What to do:
• A. According to the ReDaS project description, which university partners with the POLARIS team on the project?
• B. Render this sentence from the ReDaS project description in Spanish: "The main scientific context of this project is to develop novel analysis techniques and workflow methodologies to support reproducible data science."
• C. Proceed with the ReDaS project description from the point where it stops.

Text:
>> BEGIN
ReDaS Associated Team

Scientific Program

Context and Objective

This project is named ReDaS which stands for : Analysis Techniques and Workflow Methodologies for Reproducible Data Science. This is an INRIA Associated Team accepted at the 2019–2021 call, proposed by the POLARIS INRIA research team and conducted together with our partners from the Federal University of Rio Grande do Sul (\UFRGS), Porto Alegre, Brazil. The main scientific context of this project is to develop novel analysis techniques and workflow methodologies to support reproducible data science.

We focus our efforts along three axes :

  1. Analysis Techniques: large volumes of data are hard to summarize using simple statistics that hides important behavior in the data. Therefore, raw information visualization plays a key role to explore such data, in particular when curating data and trying to develop intuition about the mathematical models underlying data. Yet, such visualizations require data aggregation, which may lead to significant information loss. It is thus essential to investigate adaptive data aggregation schemes that enable the reduction of the data while controlling the information loss.
>> END
Supplied records:
>> BEGIN
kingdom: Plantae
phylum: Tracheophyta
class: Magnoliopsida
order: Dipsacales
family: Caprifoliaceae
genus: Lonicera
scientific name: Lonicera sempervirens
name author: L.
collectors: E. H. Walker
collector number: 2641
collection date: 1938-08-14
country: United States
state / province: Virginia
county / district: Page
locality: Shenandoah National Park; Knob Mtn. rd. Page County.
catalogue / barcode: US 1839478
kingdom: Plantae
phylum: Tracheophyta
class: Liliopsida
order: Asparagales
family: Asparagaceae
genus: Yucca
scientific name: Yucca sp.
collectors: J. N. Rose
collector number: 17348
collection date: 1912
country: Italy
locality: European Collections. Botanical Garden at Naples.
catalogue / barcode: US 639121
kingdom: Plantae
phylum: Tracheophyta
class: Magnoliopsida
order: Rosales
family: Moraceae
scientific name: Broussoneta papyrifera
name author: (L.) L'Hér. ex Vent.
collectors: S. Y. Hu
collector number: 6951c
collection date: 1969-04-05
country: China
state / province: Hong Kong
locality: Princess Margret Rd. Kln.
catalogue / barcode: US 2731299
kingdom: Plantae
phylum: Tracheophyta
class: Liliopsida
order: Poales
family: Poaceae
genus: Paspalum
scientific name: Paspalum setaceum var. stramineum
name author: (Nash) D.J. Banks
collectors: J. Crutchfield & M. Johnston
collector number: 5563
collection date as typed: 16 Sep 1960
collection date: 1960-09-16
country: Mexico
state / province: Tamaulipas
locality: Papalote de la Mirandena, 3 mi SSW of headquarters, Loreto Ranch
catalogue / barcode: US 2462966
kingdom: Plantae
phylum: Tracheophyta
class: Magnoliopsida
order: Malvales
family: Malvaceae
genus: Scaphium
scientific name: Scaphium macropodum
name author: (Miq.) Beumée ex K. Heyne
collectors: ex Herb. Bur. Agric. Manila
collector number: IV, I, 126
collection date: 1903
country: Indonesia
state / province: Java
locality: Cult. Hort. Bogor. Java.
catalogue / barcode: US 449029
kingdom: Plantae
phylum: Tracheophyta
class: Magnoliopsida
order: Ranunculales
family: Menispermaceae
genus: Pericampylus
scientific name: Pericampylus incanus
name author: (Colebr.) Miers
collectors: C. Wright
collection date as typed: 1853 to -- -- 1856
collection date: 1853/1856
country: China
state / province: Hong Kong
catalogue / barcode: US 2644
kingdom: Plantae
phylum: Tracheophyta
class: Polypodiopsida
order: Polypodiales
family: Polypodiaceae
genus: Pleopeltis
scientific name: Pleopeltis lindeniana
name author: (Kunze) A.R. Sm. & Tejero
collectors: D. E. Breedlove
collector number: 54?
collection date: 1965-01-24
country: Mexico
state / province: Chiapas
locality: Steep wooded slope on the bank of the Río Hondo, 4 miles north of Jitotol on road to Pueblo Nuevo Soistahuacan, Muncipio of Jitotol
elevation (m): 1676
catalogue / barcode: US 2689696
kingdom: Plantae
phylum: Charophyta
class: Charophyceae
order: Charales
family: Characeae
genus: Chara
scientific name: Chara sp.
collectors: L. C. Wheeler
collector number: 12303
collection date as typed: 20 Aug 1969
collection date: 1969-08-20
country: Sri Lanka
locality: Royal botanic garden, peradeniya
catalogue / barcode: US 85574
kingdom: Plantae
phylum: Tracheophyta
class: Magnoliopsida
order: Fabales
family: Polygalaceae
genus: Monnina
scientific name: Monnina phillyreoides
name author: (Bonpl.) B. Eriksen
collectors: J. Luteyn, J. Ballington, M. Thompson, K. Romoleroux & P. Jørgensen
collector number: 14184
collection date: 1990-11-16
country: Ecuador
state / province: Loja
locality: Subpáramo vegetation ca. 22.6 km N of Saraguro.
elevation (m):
>> END
Per-task answers:
• A. The Federal University of Rio Grande do Sul (UFRGS), in Porto Alegre, Brazil.

• B. El principal contexto científico de este proyecto es desarrollar técnicas de análisis y metodologías de flujo de trabajo novedosas para apoyar la ciencia de datos reproducible.

• C.
  2. Workflow Methodologies: the analysis process often involves a mix of tools to produce the end result. The data has to be filtered before it can be passed to some standard statistical tool to, eventually, produce some projection of the transformed data that can be visualized and studied by the analyst. Furthermore, the process is interactive: when the analyst is unsatisfied with the end result, a part of the analysis has to be changed to produce a new visualization. These adaptations of the whole analysis typically start from intermediate data and only a part of the analysis has to be rerun. The issue comes with the increasing size of these analysis, the disparity of the analysis tools and the large space of analysis parameters.
  3. Evaluation: In the previous work packages we will propose both a theoretical and practical methodology whose relevance should be evaluated with real case studies. We will build our evaluation on well identified and quite different datasets originating from the following three areas, on which we already have some past experience:

    Performance analysis of HPC applications
    These applications and their underlying runtimes tend to be increasingly complex and dynamic. As a consequence, their execution traces become too large and impossible to analyze with classical tools.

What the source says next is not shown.